I haven't forgotten about any of you! I've just been really really REALLY busy!

I had family visiting from out of town for a week, which took up a lot of time and effort....and honestly it was mentally draining. lol

My beautiful cousin got married as well, so I had been busy helping her with last minute preparations. It was a beautiful celebration, and she couldn't have been happier! 

And the most recent drama happened last week. My husband and I stood outside with our best friends for 6 hours last weekend, watching their apartment complex burn down. (I know that's not lighthearted and cheery for this forum, but it does get better!)

Thankfully, no one was injured, and all the pets were rescued as well ! :w00t: The firemen and women were amazing, one of them even went back in to rescue a beloved teddy bear for a very upset little boy. 

Our friends were lucky enough to be placed in a new appartment, right across the street from us! So I've been working my butt off to gather the essentials for them, so they can at least eat, sleep, and shower in their new place.

Out of such a tragedy, it's amazing to see the generosity of people wanting to help out. Our friends have been overwhelmed with what has happened to them, and also overwhelmed with the outpouring of support they have received. 

My faith in humanity has never been stronger!

And in birdie news, I have three pairs sitting on eggs right now  I'll start posting pictures once the eggs start hatching.


----------



## FaeryBee (May 9, 2011)

*Michelle,

You've certainly had reason to be away from the forum!
It's wonderful you've been able to help your friend out by helping them get the essentials and settled into their new apartment. I'm glad to hear the community has rallied for them as well.

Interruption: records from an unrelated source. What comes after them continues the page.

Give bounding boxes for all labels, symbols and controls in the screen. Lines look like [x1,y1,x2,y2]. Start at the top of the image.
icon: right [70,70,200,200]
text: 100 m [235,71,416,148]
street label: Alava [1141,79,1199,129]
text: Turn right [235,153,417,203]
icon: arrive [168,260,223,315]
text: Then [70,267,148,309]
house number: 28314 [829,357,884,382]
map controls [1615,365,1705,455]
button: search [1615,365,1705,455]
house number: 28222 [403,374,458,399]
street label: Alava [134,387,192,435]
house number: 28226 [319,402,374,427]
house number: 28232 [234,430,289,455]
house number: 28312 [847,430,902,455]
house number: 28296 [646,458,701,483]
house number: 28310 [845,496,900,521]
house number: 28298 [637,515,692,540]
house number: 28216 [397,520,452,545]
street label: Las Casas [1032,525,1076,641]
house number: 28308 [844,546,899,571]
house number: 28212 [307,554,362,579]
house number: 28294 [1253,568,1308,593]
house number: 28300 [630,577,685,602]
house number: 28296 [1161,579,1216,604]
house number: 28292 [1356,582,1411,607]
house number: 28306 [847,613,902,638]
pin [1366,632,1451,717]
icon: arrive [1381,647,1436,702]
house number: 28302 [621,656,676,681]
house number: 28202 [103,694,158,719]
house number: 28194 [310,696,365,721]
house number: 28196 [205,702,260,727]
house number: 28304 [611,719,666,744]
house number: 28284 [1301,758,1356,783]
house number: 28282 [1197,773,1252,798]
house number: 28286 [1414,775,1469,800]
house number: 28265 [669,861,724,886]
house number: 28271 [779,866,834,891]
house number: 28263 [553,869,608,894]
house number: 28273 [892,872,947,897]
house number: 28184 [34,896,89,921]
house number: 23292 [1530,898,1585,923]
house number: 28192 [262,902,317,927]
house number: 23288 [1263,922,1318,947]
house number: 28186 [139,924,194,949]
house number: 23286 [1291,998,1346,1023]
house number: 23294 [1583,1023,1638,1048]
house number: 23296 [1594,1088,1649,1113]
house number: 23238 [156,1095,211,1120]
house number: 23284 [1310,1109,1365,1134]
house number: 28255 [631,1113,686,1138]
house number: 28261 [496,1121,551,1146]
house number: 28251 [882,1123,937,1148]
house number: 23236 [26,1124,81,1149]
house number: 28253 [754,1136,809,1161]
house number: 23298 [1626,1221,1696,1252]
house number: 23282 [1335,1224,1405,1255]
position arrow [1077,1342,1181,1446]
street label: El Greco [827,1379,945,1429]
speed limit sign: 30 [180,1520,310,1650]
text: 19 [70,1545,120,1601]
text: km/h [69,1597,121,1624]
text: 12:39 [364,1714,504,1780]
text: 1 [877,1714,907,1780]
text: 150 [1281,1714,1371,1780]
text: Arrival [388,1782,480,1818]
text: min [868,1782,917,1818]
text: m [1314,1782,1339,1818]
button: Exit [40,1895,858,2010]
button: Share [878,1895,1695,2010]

We'll be looking forward to hearing all about the upcoming clutches!

Best wishes*


----------



## StarlingWings (Mar 15, 2013)

Hi Michelle! It's good to hear from you :hug: 

I'm glad that things have settled down a little, that your friend is now settling into her new apartment, and that despite the stress, everyone is doing well. 

I look forward to hearing more about the chicks, congratulations!


----------



## JoTaMi (Jan 25, 2017)

Good to have you back, Michelle! :hug:


----------